The last post about teacher densities in Oslo and Trondheim led to questions about the relevance of the comparison. Teachers in Oslo might have a higher level of qualifications, and this might make up for their relative scarcity. Unfortunately, I’m unable to give a prompt answer to this question, as I don’t have access to sufficiently detailed statistics.
However, Grunnskolens informasjonssystem contains statistics on the number of worked teacher years fulfilling the formal requirements for teaching competency according to the level and subject in question. According to these data, Trondheim is far superior to Oslo! Raw data can be found here.
The formal prerequisites for teaching competency doesn’t necessarily correlate with academic competency.
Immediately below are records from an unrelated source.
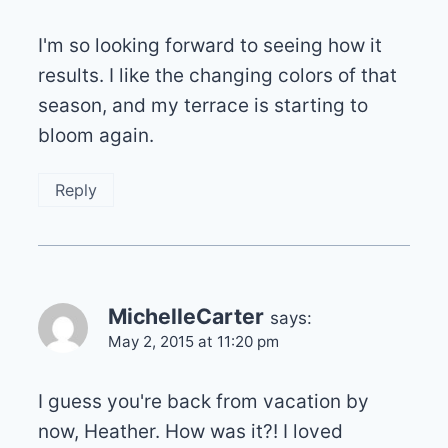
I'm so looking forward to seeing how it
results. I like the changing colors of that
season, and my terrace is starting to
bloom again.
Reply
MichelleCarter
says:
May 2, 2015 at 11:20 pm
I guess you're back from vacation by
now, Heather. How was it?! I loved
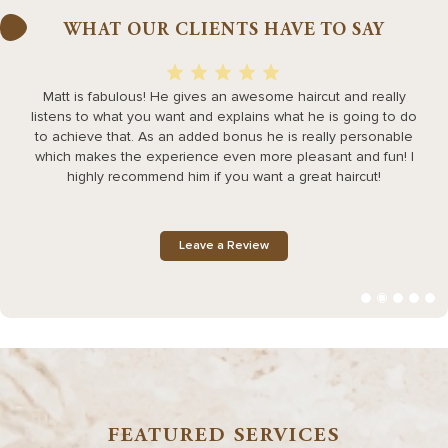
WHAT OUR CLIENTS HAVE TO SAY
Matt is fabulous! He gives an awesome haircut and really
listens to what you want and explains what he is going to do
h
to achieve that. As an added bonus he is really personable
which makes the experience even more pleasant and fun! I
highly recommend him if you want a great haircut!
Leave a Review
FEATURED SERVICES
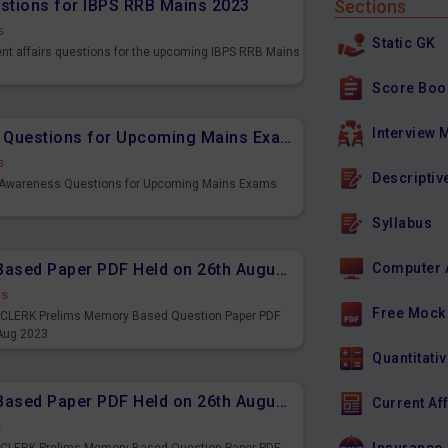
estions for IBPS RRB Mains 2023
Sections
s
Static GK
ent affairs questions for the upcoming IBPS RRB Mains
Score Boo
Interview 
Important Banking Awareness Questions for Upcoming Mains Exams
s
Descriptiv
g Awareness Questions for Upcoming Mains Exams
Syllabus
IBPS CLERK Prelims Memory Based Paper PDF Held on 26th August 2023 - English
Computer 
ds
Free Mock
PS CLERK Prelims Memory Based Question Paper PDF
 Aug 2023
Quantitativ
IBPS CLERK Prelims Memory Based Paper PDF Held on 26th August 2023 - Quantitative Aptitude
Current Af
s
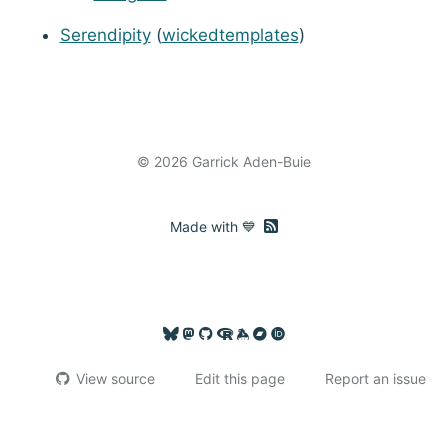
Serendipity
(
wickedtemplates
)
© 2026 Garrick Aden-Buie
RSS feed
Made with 💙
View source
Edit this page
Report an issue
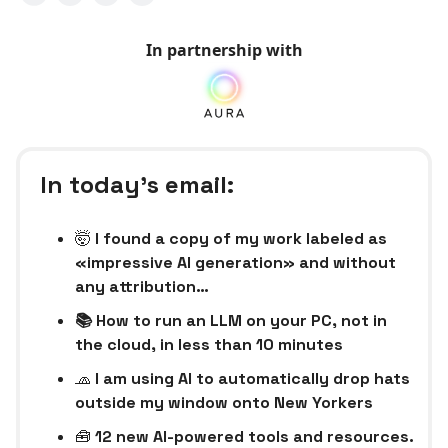
In partnership with
In today’s email:
🤯
I found a copy of my work labeled as
«impressive AI generation» and without
any attribution…
📚 How to run an LLM on your PC, not in
the cloud, in less than 10 minutes
🧢
I am using AI to automatically drop hats
outside my window onto New Yorkers
🧰
12 new AI-powered tools and resources.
Oslo might have a higher fraction of teachers with university studies complemented with short teacher preparation courses, while Trondheim might have a high fraction of teachers with university college diplomas.
It is also possible that there are differences in cateogorization and in the manner statistics are being reported. The extension of teacher preparation courses (PPU) from 30 to 60 ECTS credits might have played a role for Oslo. Trondheim also used to have a different model for these courses which may have led to a larger pool of teachers in that city.
If that is the case, it is an example of the inherent weakness that comes with building systems that are heavily based on quanitative data: The quality of the indicators determine the quality of the system. Increasing the amount of resources spent on increasing the quality of the indicators entails a risk of misallocation: Those resources might well have been better employed in actual teaching.